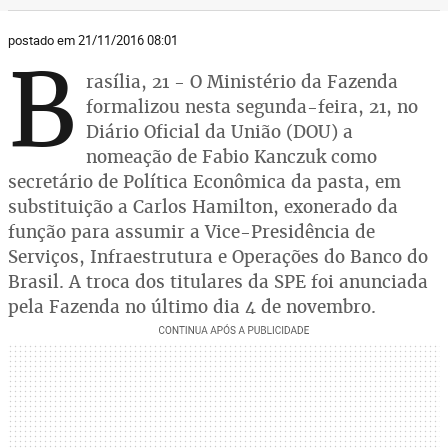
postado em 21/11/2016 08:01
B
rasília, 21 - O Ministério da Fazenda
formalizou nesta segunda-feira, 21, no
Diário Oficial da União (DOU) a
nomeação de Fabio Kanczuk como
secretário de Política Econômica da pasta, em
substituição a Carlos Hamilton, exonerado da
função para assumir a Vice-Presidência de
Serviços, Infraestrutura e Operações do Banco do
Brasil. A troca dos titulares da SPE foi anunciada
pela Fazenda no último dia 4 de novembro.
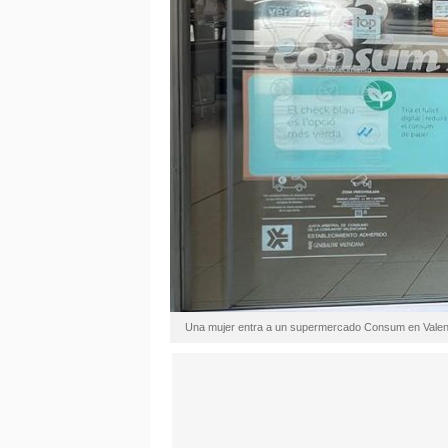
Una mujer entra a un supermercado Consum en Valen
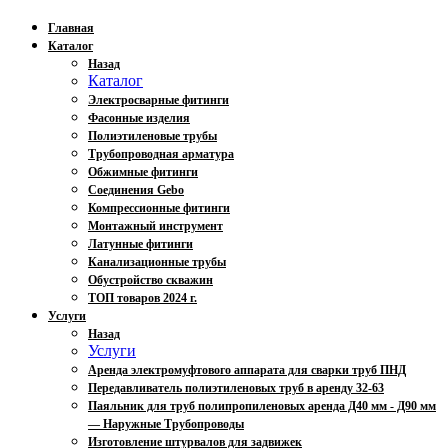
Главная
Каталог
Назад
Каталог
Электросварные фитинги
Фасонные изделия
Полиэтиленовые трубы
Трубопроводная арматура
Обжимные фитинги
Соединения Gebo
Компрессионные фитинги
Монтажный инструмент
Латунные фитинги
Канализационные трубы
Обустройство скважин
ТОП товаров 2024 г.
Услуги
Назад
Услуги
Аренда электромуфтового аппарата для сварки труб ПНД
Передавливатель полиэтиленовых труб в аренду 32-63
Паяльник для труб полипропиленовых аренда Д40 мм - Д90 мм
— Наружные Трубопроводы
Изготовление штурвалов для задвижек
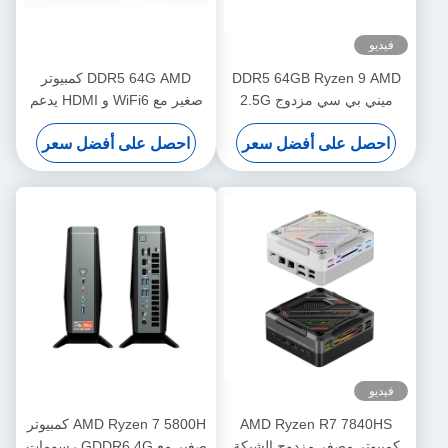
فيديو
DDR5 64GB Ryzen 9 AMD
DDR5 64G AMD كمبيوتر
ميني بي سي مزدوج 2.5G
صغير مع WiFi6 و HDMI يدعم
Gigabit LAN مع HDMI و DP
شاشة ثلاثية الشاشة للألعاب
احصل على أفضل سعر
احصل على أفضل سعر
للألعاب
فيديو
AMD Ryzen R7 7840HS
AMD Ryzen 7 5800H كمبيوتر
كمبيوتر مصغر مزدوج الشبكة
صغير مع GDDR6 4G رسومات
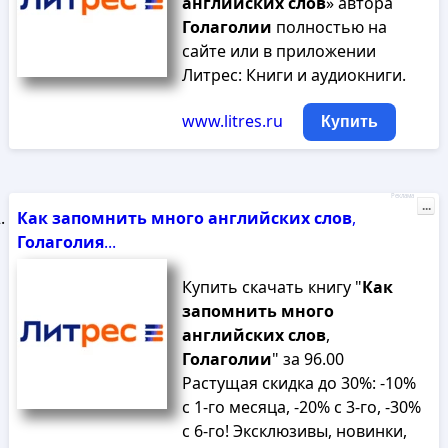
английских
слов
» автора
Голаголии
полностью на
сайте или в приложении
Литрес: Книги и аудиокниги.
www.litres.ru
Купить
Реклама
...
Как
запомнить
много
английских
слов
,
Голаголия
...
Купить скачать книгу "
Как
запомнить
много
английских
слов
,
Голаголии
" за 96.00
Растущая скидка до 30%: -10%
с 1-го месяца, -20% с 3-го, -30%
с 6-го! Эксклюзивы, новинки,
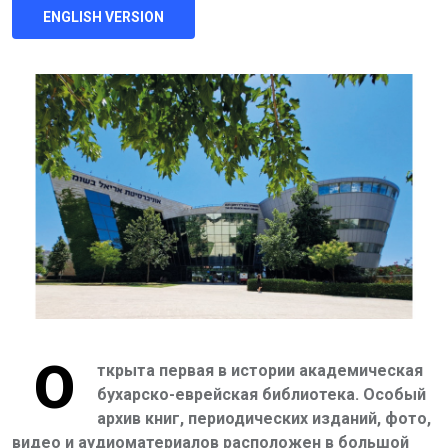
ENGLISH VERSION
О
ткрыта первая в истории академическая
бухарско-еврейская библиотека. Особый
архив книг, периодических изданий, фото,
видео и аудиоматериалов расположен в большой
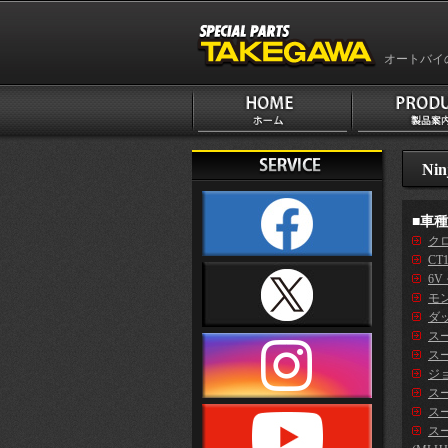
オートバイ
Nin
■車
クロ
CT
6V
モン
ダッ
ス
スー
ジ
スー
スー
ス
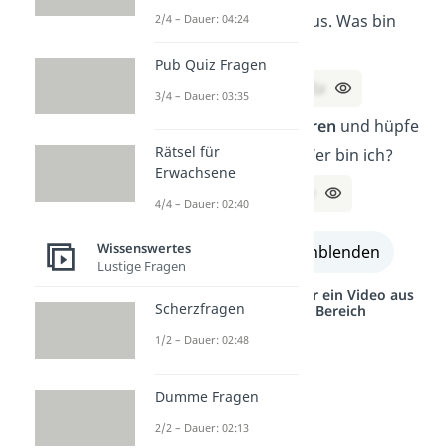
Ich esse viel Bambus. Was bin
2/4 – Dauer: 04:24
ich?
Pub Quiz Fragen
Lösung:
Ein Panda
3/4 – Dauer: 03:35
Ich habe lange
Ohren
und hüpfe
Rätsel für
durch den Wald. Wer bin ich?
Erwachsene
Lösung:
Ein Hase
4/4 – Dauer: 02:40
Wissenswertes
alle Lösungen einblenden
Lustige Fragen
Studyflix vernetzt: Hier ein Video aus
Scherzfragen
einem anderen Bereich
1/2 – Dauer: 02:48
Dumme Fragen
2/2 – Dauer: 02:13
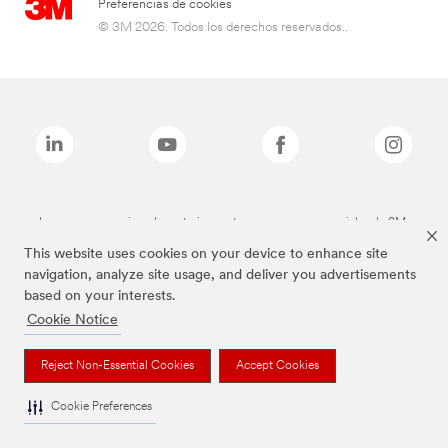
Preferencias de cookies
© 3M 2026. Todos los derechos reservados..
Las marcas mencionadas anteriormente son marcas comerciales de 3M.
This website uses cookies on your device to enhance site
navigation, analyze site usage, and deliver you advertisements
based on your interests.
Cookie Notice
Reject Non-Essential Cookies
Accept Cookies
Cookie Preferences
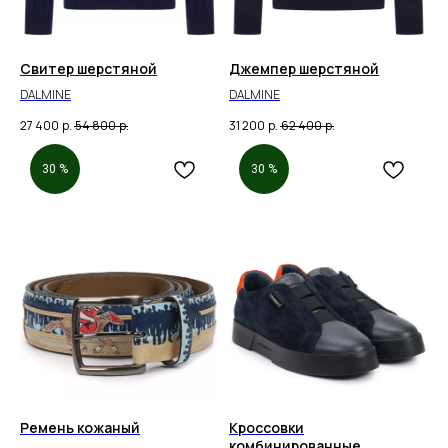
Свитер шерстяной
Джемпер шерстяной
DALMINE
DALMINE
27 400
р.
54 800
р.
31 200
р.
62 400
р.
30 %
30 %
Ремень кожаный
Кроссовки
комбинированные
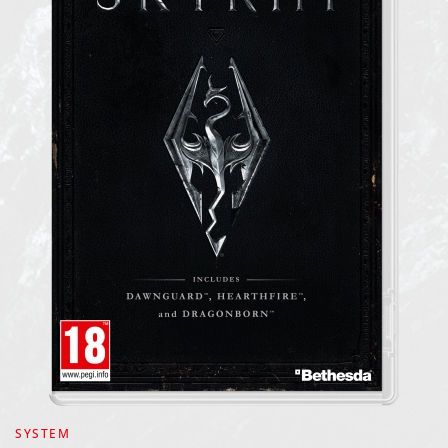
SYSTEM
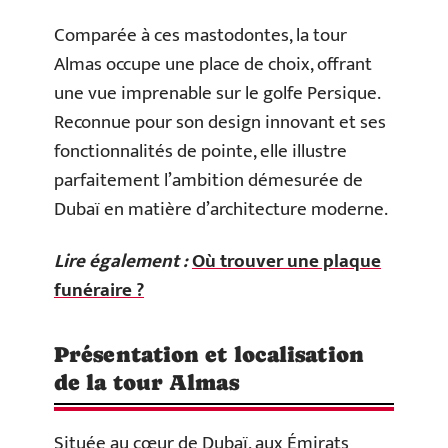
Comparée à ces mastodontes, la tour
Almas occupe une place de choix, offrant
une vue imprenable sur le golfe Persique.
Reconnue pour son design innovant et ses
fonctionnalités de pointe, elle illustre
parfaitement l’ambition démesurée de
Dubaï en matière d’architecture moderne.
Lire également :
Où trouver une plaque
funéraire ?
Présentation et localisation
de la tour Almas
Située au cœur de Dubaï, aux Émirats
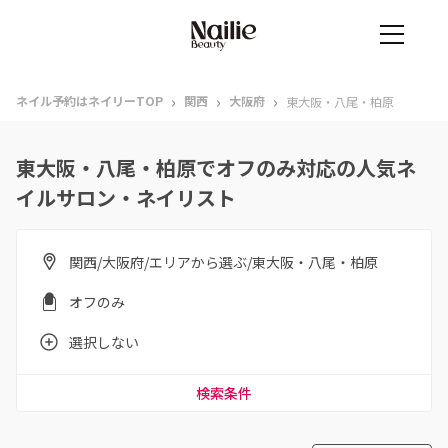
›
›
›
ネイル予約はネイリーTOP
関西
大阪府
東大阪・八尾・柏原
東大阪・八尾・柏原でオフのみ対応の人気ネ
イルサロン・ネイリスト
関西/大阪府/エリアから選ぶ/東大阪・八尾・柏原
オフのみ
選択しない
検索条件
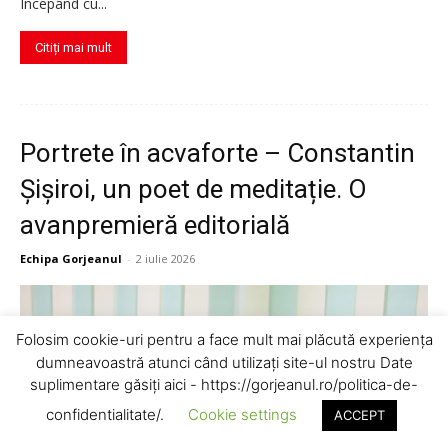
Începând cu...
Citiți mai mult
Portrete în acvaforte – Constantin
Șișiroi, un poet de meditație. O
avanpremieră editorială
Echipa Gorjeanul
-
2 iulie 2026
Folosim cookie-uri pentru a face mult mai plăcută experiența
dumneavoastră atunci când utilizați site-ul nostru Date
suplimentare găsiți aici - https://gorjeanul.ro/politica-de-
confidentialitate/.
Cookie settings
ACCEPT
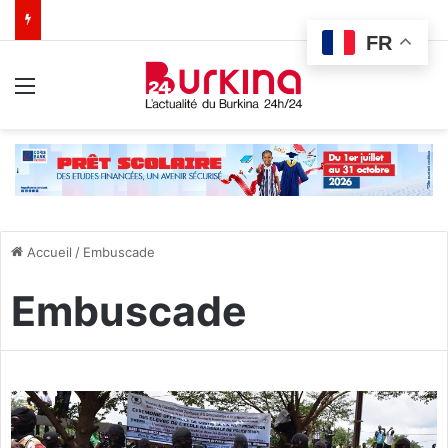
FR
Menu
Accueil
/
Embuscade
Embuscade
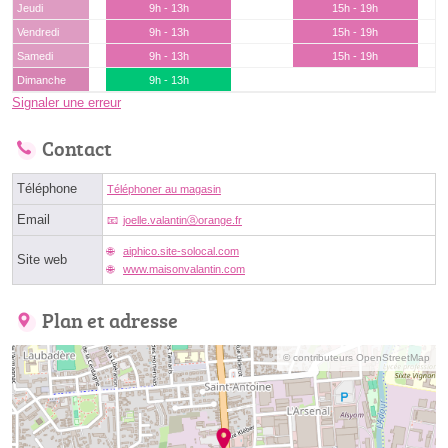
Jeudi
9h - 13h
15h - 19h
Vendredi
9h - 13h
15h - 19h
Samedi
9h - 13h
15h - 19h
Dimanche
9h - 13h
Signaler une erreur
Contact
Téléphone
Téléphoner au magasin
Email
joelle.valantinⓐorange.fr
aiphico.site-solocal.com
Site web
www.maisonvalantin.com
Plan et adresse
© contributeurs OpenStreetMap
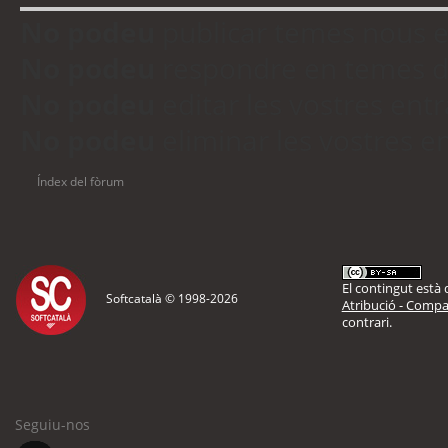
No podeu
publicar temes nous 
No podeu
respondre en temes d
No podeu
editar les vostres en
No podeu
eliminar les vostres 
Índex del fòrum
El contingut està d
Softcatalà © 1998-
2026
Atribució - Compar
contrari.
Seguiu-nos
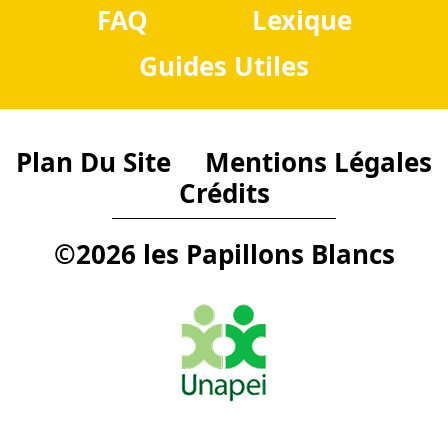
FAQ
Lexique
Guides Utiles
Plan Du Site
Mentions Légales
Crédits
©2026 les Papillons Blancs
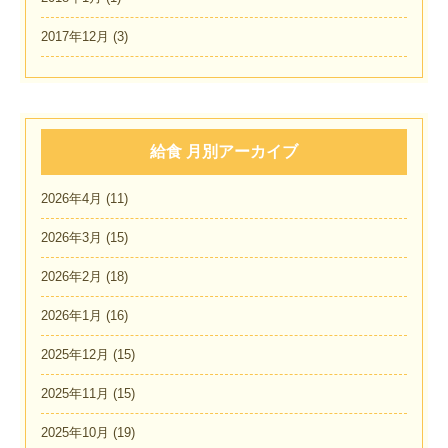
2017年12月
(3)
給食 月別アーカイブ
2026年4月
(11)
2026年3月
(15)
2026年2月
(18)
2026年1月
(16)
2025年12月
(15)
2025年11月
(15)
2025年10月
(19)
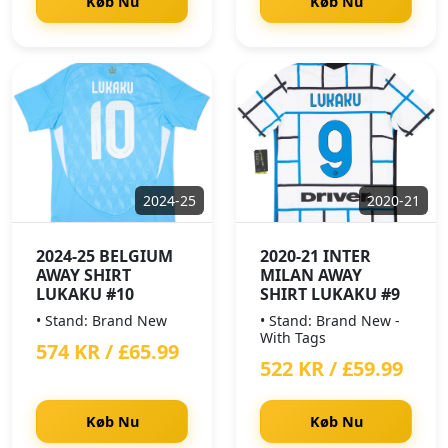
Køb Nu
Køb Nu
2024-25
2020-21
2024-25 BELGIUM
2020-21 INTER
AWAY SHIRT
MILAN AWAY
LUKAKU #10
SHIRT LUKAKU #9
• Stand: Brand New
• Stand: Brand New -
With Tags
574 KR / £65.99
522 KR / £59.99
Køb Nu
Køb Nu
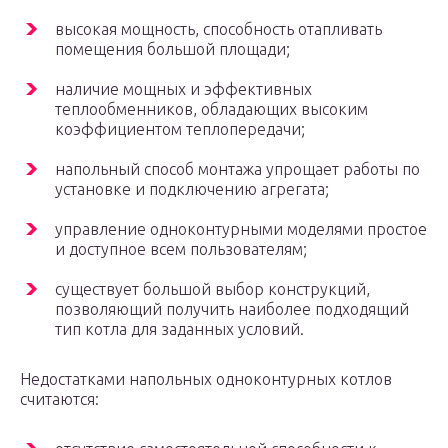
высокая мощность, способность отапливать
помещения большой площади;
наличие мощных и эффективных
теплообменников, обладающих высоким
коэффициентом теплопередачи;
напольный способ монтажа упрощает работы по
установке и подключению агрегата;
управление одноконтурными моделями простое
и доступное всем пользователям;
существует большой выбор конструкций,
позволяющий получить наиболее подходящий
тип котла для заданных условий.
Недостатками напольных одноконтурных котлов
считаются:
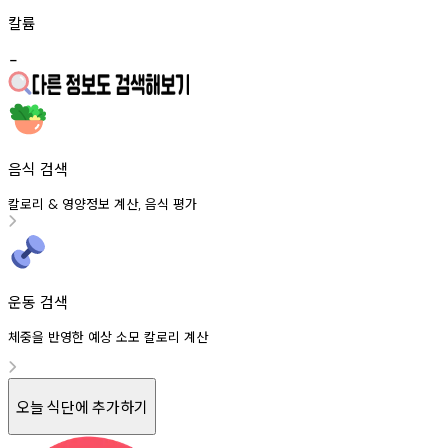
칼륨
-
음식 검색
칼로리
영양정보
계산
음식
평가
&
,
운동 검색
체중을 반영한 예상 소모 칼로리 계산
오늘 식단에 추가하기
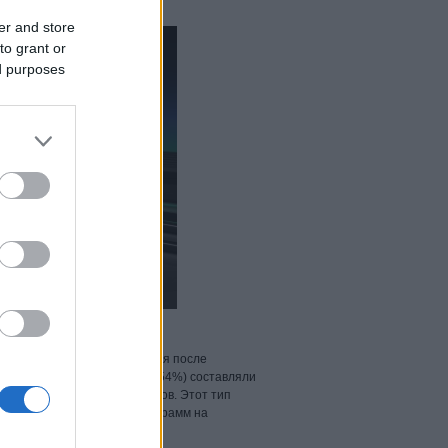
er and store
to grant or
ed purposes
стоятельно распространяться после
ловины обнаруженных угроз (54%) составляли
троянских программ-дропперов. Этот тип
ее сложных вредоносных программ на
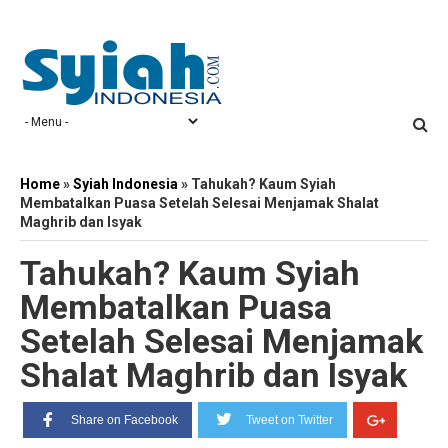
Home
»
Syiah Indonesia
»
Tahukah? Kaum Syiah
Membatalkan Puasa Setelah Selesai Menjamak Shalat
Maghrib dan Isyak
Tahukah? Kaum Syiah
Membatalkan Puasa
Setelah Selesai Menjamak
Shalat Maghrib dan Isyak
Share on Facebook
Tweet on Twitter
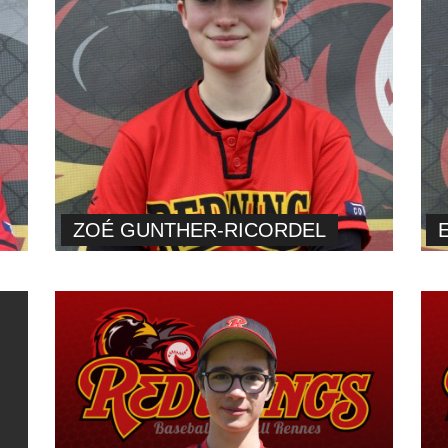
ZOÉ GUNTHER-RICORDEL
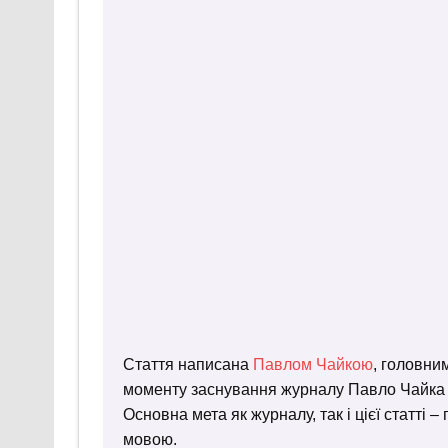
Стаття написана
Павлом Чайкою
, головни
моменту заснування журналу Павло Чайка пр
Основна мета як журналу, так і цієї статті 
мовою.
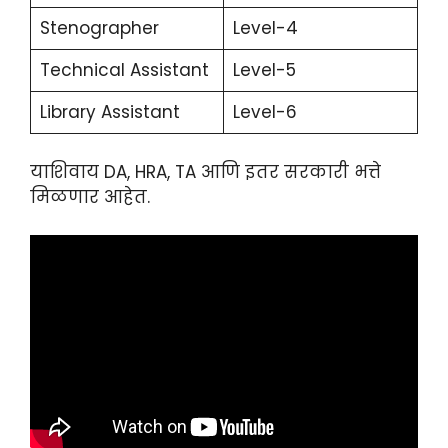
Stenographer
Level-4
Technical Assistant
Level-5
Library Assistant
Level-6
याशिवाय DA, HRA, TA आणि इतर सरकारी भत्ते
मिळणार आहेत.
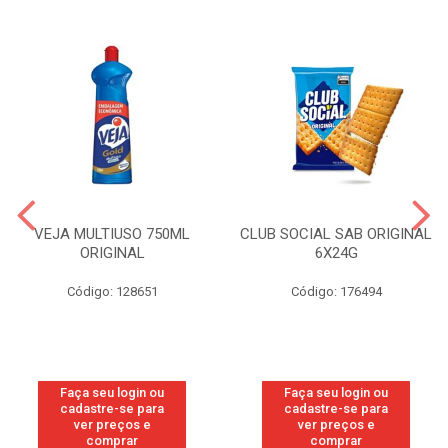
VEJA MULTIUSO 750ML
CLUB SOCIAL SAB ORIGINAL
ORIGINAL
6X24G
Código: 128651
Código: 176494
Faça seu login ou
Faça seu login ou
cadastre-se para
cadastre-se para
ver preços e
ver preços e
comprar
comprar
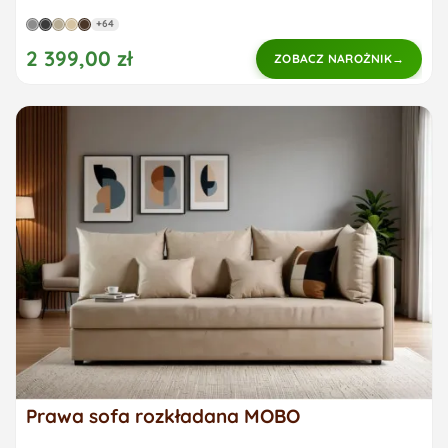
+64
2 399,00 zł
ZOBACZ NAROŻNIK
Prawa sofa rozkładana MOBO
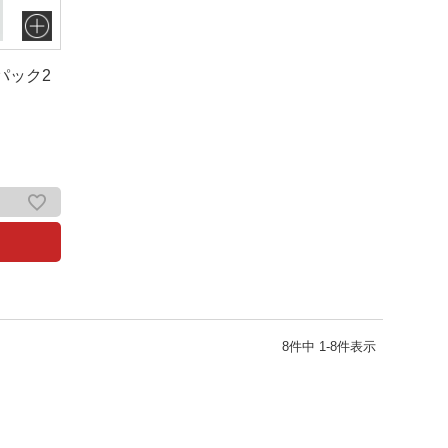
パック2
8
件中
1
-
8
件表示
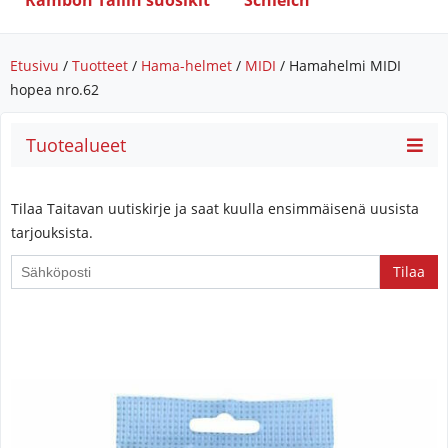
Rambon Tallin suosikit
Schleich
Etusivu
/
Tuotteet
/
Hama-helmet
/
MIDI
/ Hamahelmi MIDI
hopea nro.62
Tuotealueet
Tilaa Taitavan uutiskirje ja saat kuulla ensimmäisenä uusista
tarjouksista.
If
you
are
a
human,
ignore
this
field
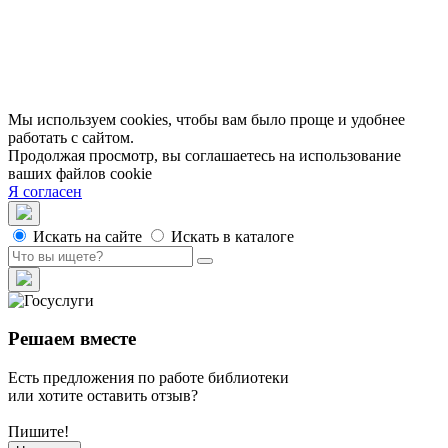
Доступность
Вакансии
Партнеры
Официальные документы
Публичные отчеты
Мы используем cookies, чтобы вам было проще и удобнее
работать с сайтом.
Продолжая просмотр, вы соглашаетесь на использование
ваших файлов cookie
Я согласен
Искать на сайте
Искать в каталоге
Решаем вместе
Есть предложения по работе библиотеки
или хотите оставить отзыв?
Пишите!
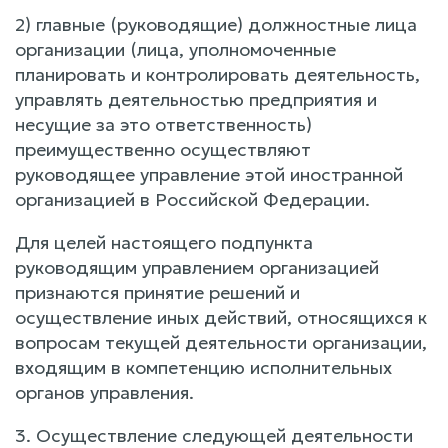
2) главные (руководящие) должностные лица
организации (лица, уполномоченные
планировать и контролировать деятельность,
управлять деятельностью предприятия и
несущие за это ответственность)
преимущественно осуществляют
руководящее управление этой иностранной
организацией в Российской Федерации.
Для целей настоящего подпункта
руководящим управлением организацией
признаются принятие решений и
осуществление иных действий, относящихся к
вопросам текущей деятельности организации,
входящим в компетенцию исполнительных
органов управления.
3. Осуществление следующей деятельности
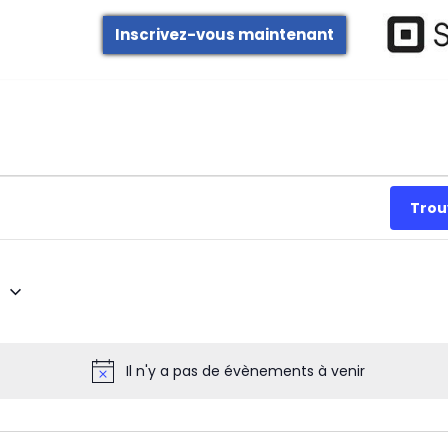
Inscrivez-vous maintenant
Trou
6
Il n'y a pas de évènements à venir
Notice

■ ■ ■

● **Activity**: Copy out the text of the records word for word, starting with the line that contains "ENGLISH VERSION" and going on through the line that contains "Cookie Preferences". Leave out the picture markers.

● **Response to this task**:
ENGLISH VERSION
О
ткрыта первая в истории академическая
бухарско-еврейская библиотека. Особый
архив книг, периодических изданий, фото,
видео и аудиоматериалов расположен в большой
オートバイ
Nin
■車
クロ
CT
6V
モン
ダッ
ス
スー
ジ
スー
スー
ス
Ich esse viel Bambus. Was bin
2/4 – Dauer: 04:24
ich?
Pub Quiz Fragen
Lösung:
Ein Panda
3/4 – Dauer: 03:35
Ich habe lange
Ohren
und hüpfe
Rätsel für
durch den Wald. Wer bin ich?
Erwachsene
Lösung:
Ein Hase
4/4 – Dauer: 02:40
Wissenswertes
alle Lösungen einblenden
Lustige Fragen
Studyflix vernetzt: Hier ein Video aus
Scherzfragen
einem anderen Bereich
1/2 – Dauer: 02:48
Dumme Fragen
2/2 – Dauer: 02:13
Preferencias de cookies
© 3M 2026. Todos los derechos reservados..
Las marcas mencionadas anteriormente son marcas comerciales de 3M.
This website uses cookies on your device to enhance site
navigation, analyze site usage, and deliver you advertisements
based on your interests.
Cookie Notice
Reject Non-Essential Cookies
Accept Cookies
Cookie Preferences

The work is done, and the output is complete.